* Material shown
☆ ☆ ☆ ☆ ☆ ☆ ☆

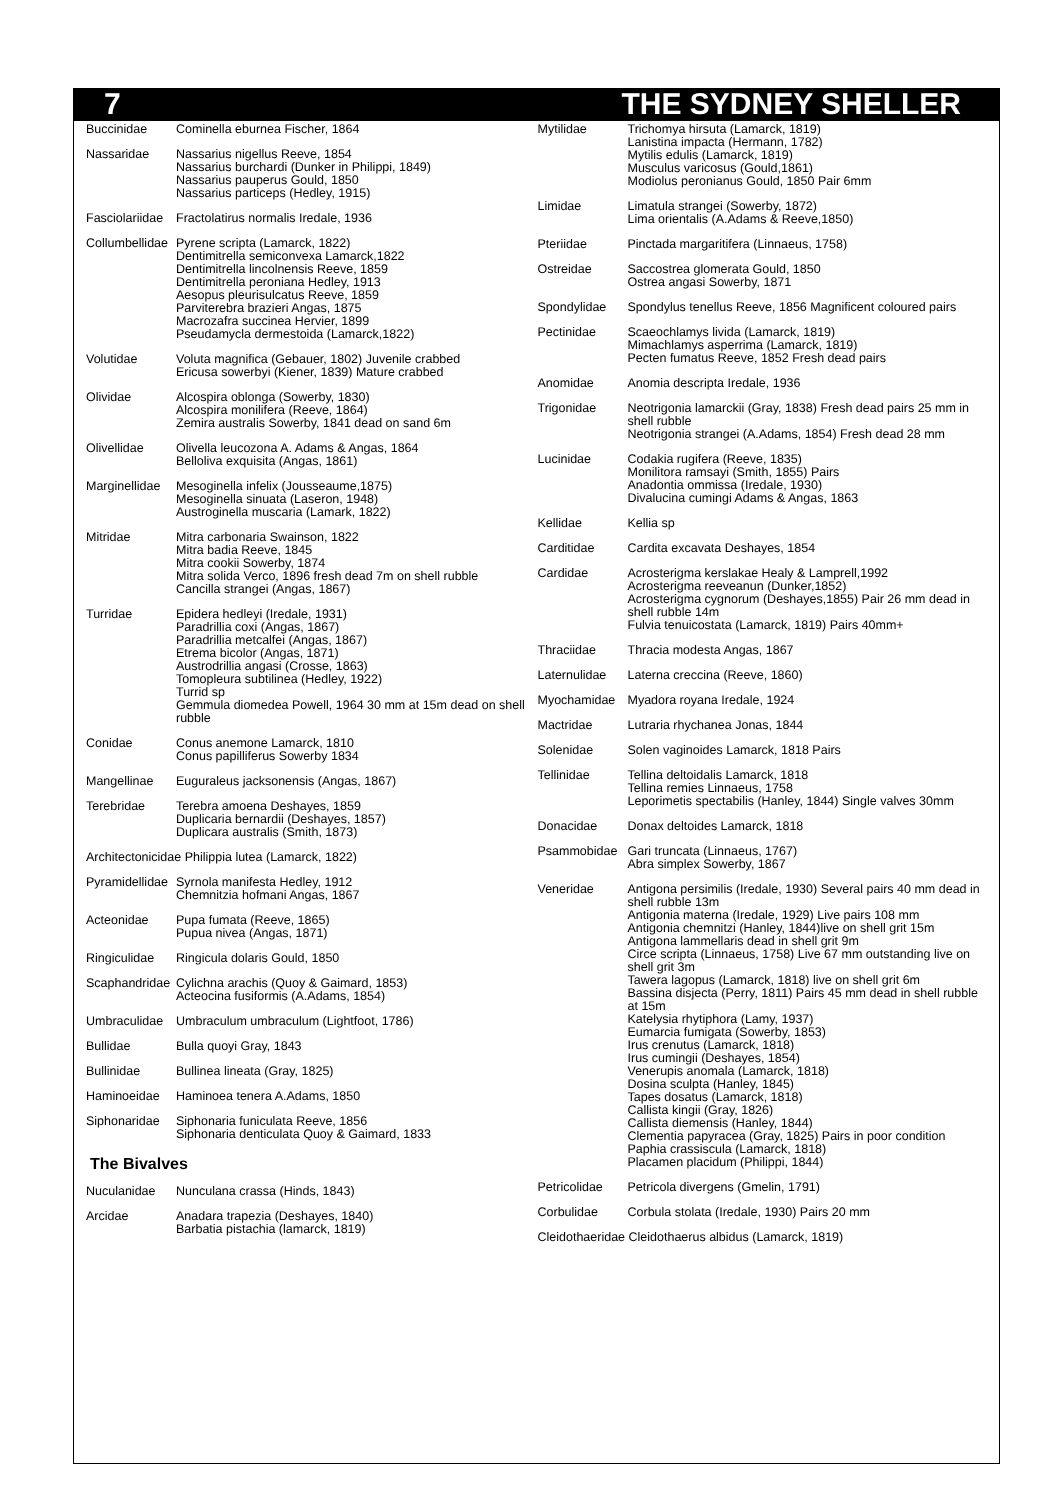7 THE SYDNEY SHELLER
Buccinidae Cominella eburnea Fischer, 1864
Nassaridae Nassarius nigellus Reeve, 1854
Nassarius burchardi (Dunker in Philippi, 1849)
Nassarius pauperus Gould, 1850
Nassarius particeps (Hedley, 1915)
Fasciolariidae
Fractolatirus normalis Iredale, 1936
Collumbellidae
Pyrene scripta (Lamarck, 1822)
Dentimitrella semiconvexa Lamarck,1822
Dentimitrella lincolnensis Reeve, 1859
Dentimitrella peroniana Hedley, 1913
Aesopus pleurisulcatus Reeve, 1859
Parviterebra brazieri Angas, 1875
Macrozafra succinea Hervier, 1899
Pseudamycla dermestoida (Lamarck,1822)
Volutidae Voluta magnifica (Gebauer, 1802) Juvenile crabbed
Ericusa sowerbyi (Kiener, 1839) Mature crabbed
Olividae Alcospira oblonga (Sowerby, 1830)
Alcospira monilifera (Reeve, 1864)
Zemira australis Sowerby, 1841 dead on sand 6m
Olivellidae Olivella leucozona A. Adams & Angas, 1864
Belloliva exquisita (Angas, 1861)
Marginellidae
Mesoginella infelix (Jousseaume,1875)
Mesoginella sinuata (Laseron, 1948)
Austroginella muscaria (Lamark, 1822)
Mitridae Mitra carbonaria Swainson, 1822
Mitra badia Reeve, 1845
Mitra cookii Sowerby, 1874
Mitra solida Verco, 1896 fresh dead 7m on shell rubble
Cancilla strangei (Angas, 1867)
Turridae Epidera hedleyi (Iredale, 1931)
Paradrillia coxi (Angas, 1867)
Paradrillia metcalfei (Angas, 1867)
Etrema bicolor (Angas, 1871)
Austrodrillia angasi (Crosse, 1863)
Tomopleura subtilinea (Hedley, 1922)
Turrid sp
Gemmula diomedea Powell, 1964 30 mm at 15m dead on shell rubble
Conidae Conus anemone Lamarck, 1810
Conus papilliferus Sowerby 1834
Mangellinae Euguraleus jacksonensis (Angas, 1867)
Terebridae Terebra amoena Deshayes, 1859
Duplicaria bernardii (Deshayes, 1857)
Duplicara australis (Smith, 1873)
Architectonicidae Philippia lutea (Lamarck, 1822)
Pyramidellidae
Syrnola manifesta Hedley, 1912
Chemnitzia hofmani Angas, 1867
Acteonidae Pupa fumata (Reeve, 1865)
Pupua nivea (Angas, 1871)
Ringiculidae Ringicula dolaris Gould, 1850
Scaphandridae
Cylichna arachis (Quoy & Gaimard, 1853)
Acteocina fusiformis (A.Adams, 1854)
Umbraculidae Umbraculum umbraculum (Lightfoot, 1786)
Bullidae Bulla quoyi Gray, 1843
Bullinidae Bullinea lineata (Gray, 1825)
Haminoeidae Haminoea tenera A.Adams, 1850
Siphonaridae Siphonaria funiculata Reeve, 1856
Siphonaria denticulata Quoy & Gaimard, 1833
The Bivalves
Nuculanidae Nunculana crassa (Hinds, 1843)
Arcidae Anadara trapezia (Deshayes, 1840)
Barbatia pistachia (lamarck, 1819)
Mytilidae Trichomya hirsuta (Lamarck, 1819)
Lanistina impacta (Hermann, 1782)
Mytilis edulis (Lamarck, 1819)
Musculus varicosus (Gould,1861)
Modiolus peronianus Gould, 1850 Pair 6mm
Limidae Limatula strangei (Sowerby, 1872)
Lima orientalis (A.Adams & Reeve,1850)
Pteriidae Pinctada margaritifera (Linnaeus, 1758)
Ostreidae Saccostrea glomerata Gould, 1850
Ostrea angasi Sowerby, 1871
Spondylidae Spondylus tenellus Reeve, 1856 Magnificent coloured pairs
Pectinidae Scaeochlamys livida (Lamarck, 1819)
Mimachlamys asperrima (Lamarck, 1819)
Pecten fumatus Reeve, 1852 Fresh dead pairs
Anomidae Anomia descripta Iredale, 1936
Trigonidae Neotrigonia lamarckii (Gray, 1838) Fresh dead pairs 25 mm in shell rubble
Neotrigonia strangei (A.Adams, 1854) Fresh dead 28 mm
Lucinidae Codakia rugifera (Reeve, 1835)
Monilitora ramsayi (Smith, 1855) Pairs
Anadontia ommissa (Iredale, 1930)
Divalucina cumingi Adams & Angas, 1863
Kellidae Kellia sp
Carditidae Cardita excavata Deshayes, 1854
Cardidae Acrosterigma kerslakae Healy & Lamprell,1992
Acrosterigma reeveanun (Dunker,1852)
Acrosterigma cygnorum (Deshayes,1855) Pair 26 mm dead in shell rubble 14m
Fulvia tenuicostata (Lamarck, 1819) Pairs 40mm+
Thraciidae Thracia modesta Angas, 1867
Laternulidae Laterna creccina (Reeve, 1860)
Myochamidae Myadora royana Iredale, 1924
Mactridae Lutraria rhychanea Jonas, 1844
Solenidae Solen vaginoides Lamarck, 1818 Pairs
Tellinidae Tellina deltoidalis Lamarck, 1818
Tellina remies Linnaeus, 1758
Leporimetis spectabilis (Hanley, 1844) Single valves 30mm
Donacidae Donax deltoides Lamarck, 1818
Psammobidae Gari truncata (Linnaeus, 1767)
Abra simplex Sowerby, 1867
Veneridae Antigona persimilis (Iredale, 1930) Several pairs 40 mm dead in shell rubble 13m
Antigonia materna (Iredale, 1929) Live pairs 108 mm
Antigonia chemnitzi (Hanley, 1844)live on shell grit 15m
Antigona lammellaris dead in shell grit 9m
Circe scripta (Linnaeus, 1758) Live 67 mm outstanding live on shell grit 3m
Tawera lagopus (Lamarck, 1818) live on shell grit 6m
Bassina disjecta (Perry, 1811) Pairs 45 mm dead in shell rubble at 15m
Katelysia rhytiphora (Lamy, 1937)
Eumarcia fumigata (Sowerby, 1853)
Irus crenutus (Lamarck, 1818)
Irus cumingii (Deshayes, 1854)
Venerupis anomala (Lamarck, 1818)
Dosina sculpta (Hanley, 1845)
Tapes dosatus (Lamarck, 1818)
Callista kingii (Gray, 1826)
Callista diemensis (Hanley, 1844)
Clementia papyracea (Gray, 1825) Pairs in poor condition
Paphia crassiscula (Lamarck, 1818)
Placamen placidum (Philippi, 1844)
Petricolidae Petricola divergens (Gmelin, 1791)
Corbulidae Corbula stolata (Iredale, 1930) Pairs 20 mm
Cleidothaeridae Cleidothaerus albidus (Lamarck, 1819)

☆ ☆ ☆ ☆ ☆ ☆ ☆

* Action item
Restate word for word only the lines from where the entries begin through the one with "Pseudamycla dermestoida (Lamarck,1822)"; omit the pictures.

* Answer section
7 THE SYDNEY SHELLER
Buccinidae Cominella eburnea Fischer, 1864
Nassaridae Nassarius nigellus Reeve, 1854
Nassarius burchardi (Dunker in Philippi, 1849)
Nassarius pauperus Gould, 1850
Nassarius particeps (Hedley, 1915)
Fasciolariidae
Fractolatirus normalis Iredale, 1936
Collumbellidae
Pyrene scripta (Lamarck, 1822)
Dentimitrella semiconvexa Lamarck,1822
Dentimitrella lincolnensis Reeve, 1859
Dentimitrella peroniana Hedley, 1913
Aesopus pleurisulcatus Reeve, 1859
Parviterebra brazieri Angas, 1875
Macrozafra succinea Hervier, 1899
Pseudamycla dermestoida (Lamarck,1822)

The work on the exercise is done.